─── TEXTO DEL EJERCICIO ───
Nouvelle, Reseñas

Reseña: La sal de Adriana Riva

Madres, hijas, hermanas, mujeres reales que se preguntan, se callan, miran al pasado y vuelven al presente con el significado de todo aquello que se quedó en la punta de la lengua. Desde la visión de Ema, la narradora, nos adentramos hacia una búsqueda de respuestas que le digan, por fin, quién es su madre, quién es ella, quienes son todas.

El relato comienza con una caída, con un encuentro con lo bajo, un accidente que le cuesta a Ema a sus 10 años un par de meses en cama, luego, lentamente ascenderá hacia lo alto. Se recuperará año tras año con una pequeña secuela, se levantará, aprenderá a caminar de nuevo, a apoyar los pies y sentir el equilibrio. Por momentos, pareciera que el daño del impacto no fue solo físico, como si algo por dentro también se hubiera caído y tratará durante toda la nouvelle levantarse de a poco.
───
• **USO DE LA INFORMACIÓN**
**a)** Enumera las figuras femeninas que menciona la primera oración de la reseña de La sal.
**b)** Retoma la reseña de La sal después de su última oración y continúala con uno o dos párrafos.
El listado no tiene ningún papel en esta parte.
─── ENTRADAS PROPORCIONADAS ───
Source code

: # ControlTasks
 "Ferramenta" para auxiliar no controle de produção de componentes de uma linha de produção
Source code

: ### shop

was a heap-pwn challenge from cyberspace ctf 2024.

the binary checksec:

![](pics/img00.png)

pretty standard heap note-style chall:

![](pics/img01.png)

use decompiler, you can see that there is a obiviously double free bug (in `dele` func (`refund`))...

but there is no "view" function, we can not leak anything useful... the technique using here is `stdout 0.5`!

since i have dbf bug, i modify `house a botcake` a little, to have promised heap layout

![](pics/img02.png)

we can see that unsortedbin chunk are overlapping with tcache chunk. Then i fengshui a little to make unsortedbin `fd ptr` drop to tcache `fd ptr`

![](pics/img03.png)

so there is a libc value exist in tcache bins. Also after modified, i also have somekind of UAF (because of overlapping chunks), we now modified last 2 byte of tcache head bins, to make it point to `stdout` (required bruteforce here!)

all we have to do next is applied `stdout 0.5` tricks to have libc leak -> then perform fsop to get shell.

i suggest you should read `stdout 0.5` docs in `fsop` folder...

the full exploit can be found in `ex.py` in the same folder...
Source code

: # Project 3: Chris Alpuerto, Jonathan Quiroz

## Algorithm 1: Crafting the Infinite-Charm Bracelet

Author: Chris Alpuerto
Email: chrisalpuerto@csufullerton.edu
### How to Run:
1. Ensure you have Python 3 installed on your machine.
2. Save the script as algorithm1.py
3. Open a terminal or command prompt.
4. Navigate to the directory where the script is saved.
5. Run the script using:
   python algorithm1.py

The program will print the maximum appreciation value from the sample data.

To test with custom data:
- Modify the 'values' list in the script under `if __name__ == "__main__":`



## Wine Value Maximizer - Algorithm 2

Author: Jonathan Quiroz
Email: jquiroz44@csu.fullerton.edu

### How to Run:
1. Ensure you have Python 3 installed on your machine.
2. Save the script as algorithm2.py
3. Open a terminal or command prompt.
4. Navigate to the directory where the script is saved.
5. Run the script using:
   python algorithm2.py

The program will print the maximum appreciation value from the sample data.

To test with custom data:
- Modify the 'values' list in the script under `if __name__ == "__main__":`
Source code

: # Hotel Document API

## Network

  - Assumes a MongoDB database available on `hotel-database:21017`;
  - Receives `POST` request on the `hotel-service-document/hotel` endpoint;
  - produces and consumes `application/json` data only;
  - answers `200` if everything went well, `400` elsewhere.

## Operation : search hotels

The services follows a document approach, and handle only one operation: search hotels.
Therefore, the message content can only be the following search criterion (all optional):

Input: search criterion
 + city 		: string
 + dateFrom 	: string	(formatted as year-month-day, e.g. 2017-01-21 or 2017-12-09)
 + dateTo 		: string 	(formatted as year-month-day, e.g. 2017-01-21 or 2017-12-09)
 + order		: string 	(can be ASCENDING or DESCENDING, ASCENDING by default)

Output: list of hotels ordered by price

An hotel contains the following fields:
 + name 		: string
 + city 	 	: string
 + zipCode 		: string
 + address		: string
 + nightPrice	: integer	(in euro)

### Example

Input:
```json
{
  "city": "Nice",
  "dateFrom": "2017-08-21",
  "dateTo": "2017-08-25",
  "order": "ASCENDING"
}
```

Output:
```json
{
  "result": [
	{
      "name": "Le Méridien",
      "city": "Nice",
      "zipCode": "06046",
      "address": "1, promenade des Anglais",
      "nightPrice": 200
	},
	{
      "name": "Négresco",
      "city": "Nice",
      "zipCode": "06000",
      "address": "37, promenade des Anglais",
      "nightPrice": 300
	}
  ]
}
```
───
• **RESULTADOS OBTENIDOS**
**a)** Madres, hijas, hermanas y mujeres reales.

**b)**
Abunda en este relato lo no dicho y se reclama con crudeza que el otro por fin deje escapar al silencio transformado en palabras. Se requieren respuestas a las preguntas que flotan en el aire, que se sienten, que circulan por el cuerpo como si fueran parte de la propia identidad, como si se hubiera nacido con una interrogante, como si fuera la esencia de estas mujeres preguntarse, suponer, y tal vez, encontrarse con respuestas filosas, afiladas, preparadas para dejar cicatrices.

Ema, la hija que nunca se sintió parte, emprenderá un viaje junto a las mujeres de su familia hacía un pequeño pueblo de La Pampa, de donde las más longevas son oriundas. Allí comenzará un fluido intercambio entre el ayer y el ahora, una conexión que parecía entrecortada y que, de alguna forma, se une formando un solo mensaje, un solo hilo conductor.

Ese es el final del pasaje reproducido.